The Rise of Televison

For most of its history, television has been considered the step-child of movies. They are very close mediums in that they both are built on the concept of motion pictures. But for years that was where the similarity ended. Television, for much of its history, has ben the repository of entertainment fluff, like variety shows, sitcoms, and soap operas. Cinema has always been considered a step above TV in the realm of moving pictures, and cinema has been an art form that is today considered every bit as important as opera or the fine arts.

Does cinema still hold sway over television 10 years into the 21st century? is television still a lesser version of the movies that we all spend billions at the box office to see?

While television in the 21st century is still full of time-filling nonsense, in recent years there have been many programs that have broken out and achieved greater prominence as art. The Sopranos on HBO may be the first successful television show that deserves a cinema-like appreciation. While the show's draw were the gangsters who commited heinous acts of violence, they were balanced  with a focus the psychological exploration of what it meant to be a modern American family. It delved into subtleties that have rarely been seen in television, and are only matched by the likes of films such as Citizen Kane.

Once The Sopranos reached the peaks of television success, executives salivated at finding the next Sopranos. This meant they were willing to take risks, willing to push the envelope even further than The Sopranos did. Soon, shows such as The Shield, The Wire, and Mad Men delved even deeper into the psyche of modern America and posed serious questions on marriage, violence, and politics rarely seen on the proverbial "boob tube".

The first wave of these shows was primarily on cable. The rise of DVD allowed easier access to programs from HBO and Showtime. It was easy to enjoy shows like HBO's Rome or Carnivale even if we didn't have a subscription to cable. DVRs have further made it possible to catch these shows after they are broadcast, heightening cable's popularity like never before.

The old guard broadcast networks have recently followed suit with programs like Lost30 Rock, and The Office. The traditional networks reliance on advertising, however, have not allowed them to get quite as psychologiclally "dark" or as in depth as cable. Networks still produce 20-24 episode seasons, causing writers of network television to have to stretch out complicated story arcs instead of being as focused as they are in a 13 episode cable program. Networks also rely more on ratings than cable, since network ad rates are the all-important factor in broadcast network television.

Films, on the other hand, seem to be trending downward in complexity. With few exceptions, films in the modern day trend toward the easy storyline, the big explosions, or the dirty joke. Television was always considered the place for cheap laughs and sub-par drama. While television still has its share of absurd programing like Big Brother, Two and a Half Men, and the many simplified procedural dramas like CSI, the multiplexes seem to fill more and more with pap like Transformers and 2012. Like TV sitcoms of the past, cinema has even cornered a market in the ridiculous humor category with low-brow hits like The Hangover.

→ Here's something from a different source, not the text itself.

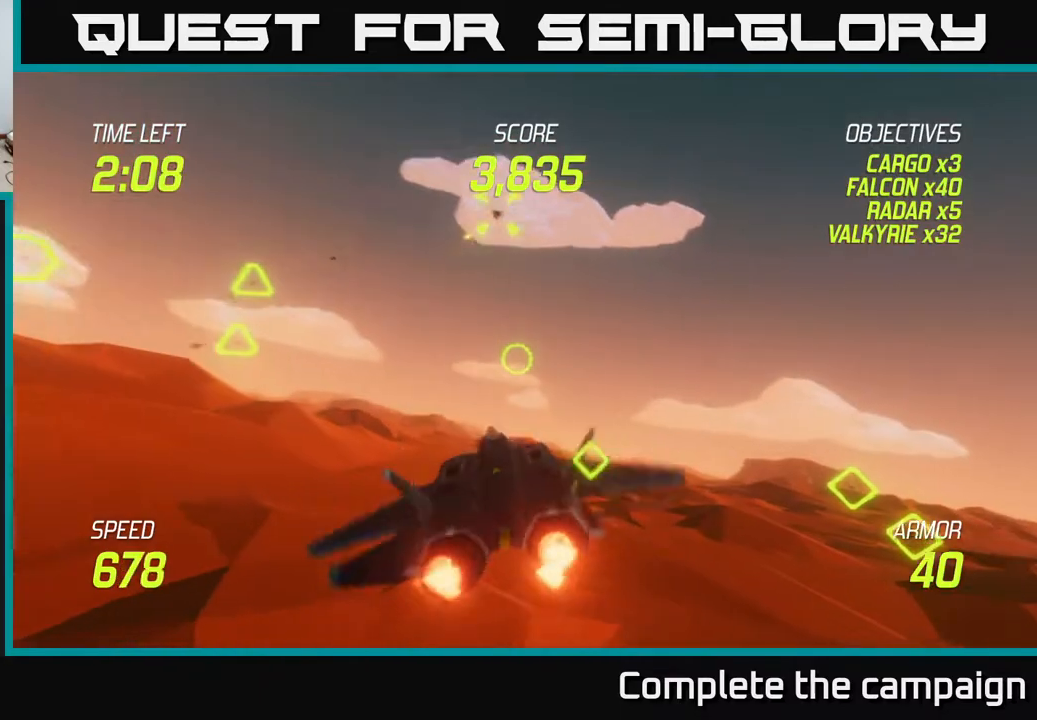
{"buttons": ["L2"], "left_stick": "up-left", "events": [[350, "left_stick", "up-left"]]}
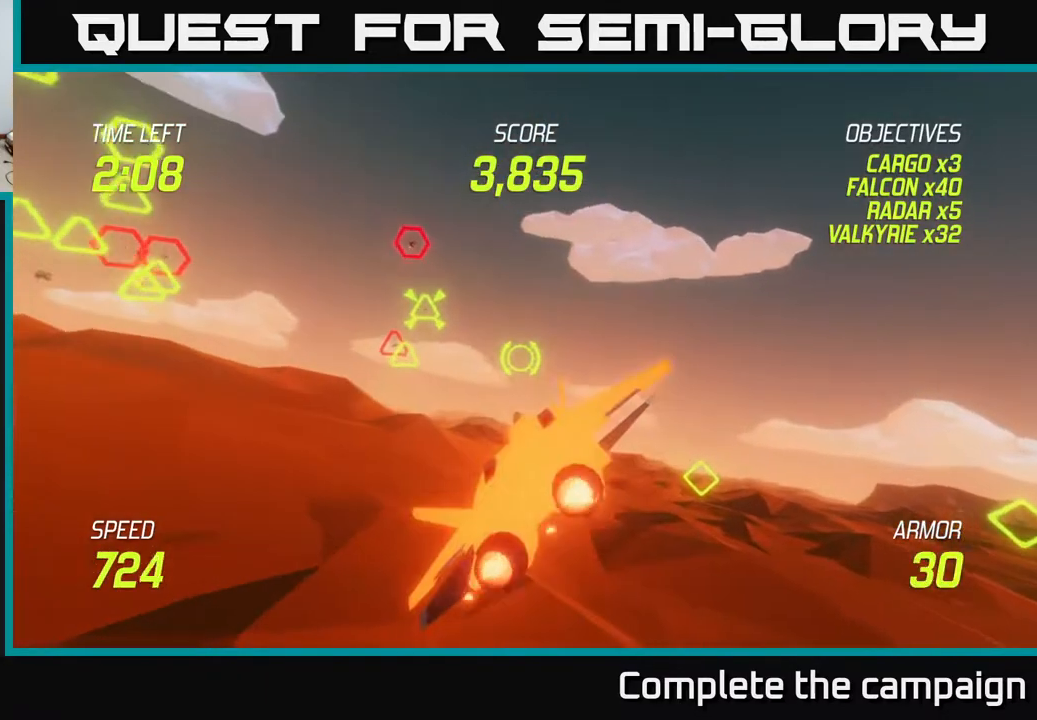
{"buttons": [], "left_stick": "up-left", "events": [[33, "left_stick", "left"], [83, "R2", "down"], [200, "L2", "up"], [217, "R2", "up"], [233, "left_stick", "up-right"], [333, "R2", "down"], [500, "R2", "up"], [500, "left_stick", "up-left"]]}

The point isn't that television is better than films. What is really happening is that television has, at times, managed to rise to the quality of cinema and even surpassed it. While it seems to be easier and easier to find complex artistic programing on television, it becomes more and more difficult to find it at the cineplex. Movies from 2009 like Precious, Moon, and The Hurt Locker were more difficult to find than ever at your local mall, and were often times only found in big city art house cinemas or in limited engagements in regional theaters. Today these movies seen more and more often on DVD in the home. People are expecting more from their TV and less from their cinema, and this is quickly changing how we all view the moving picture.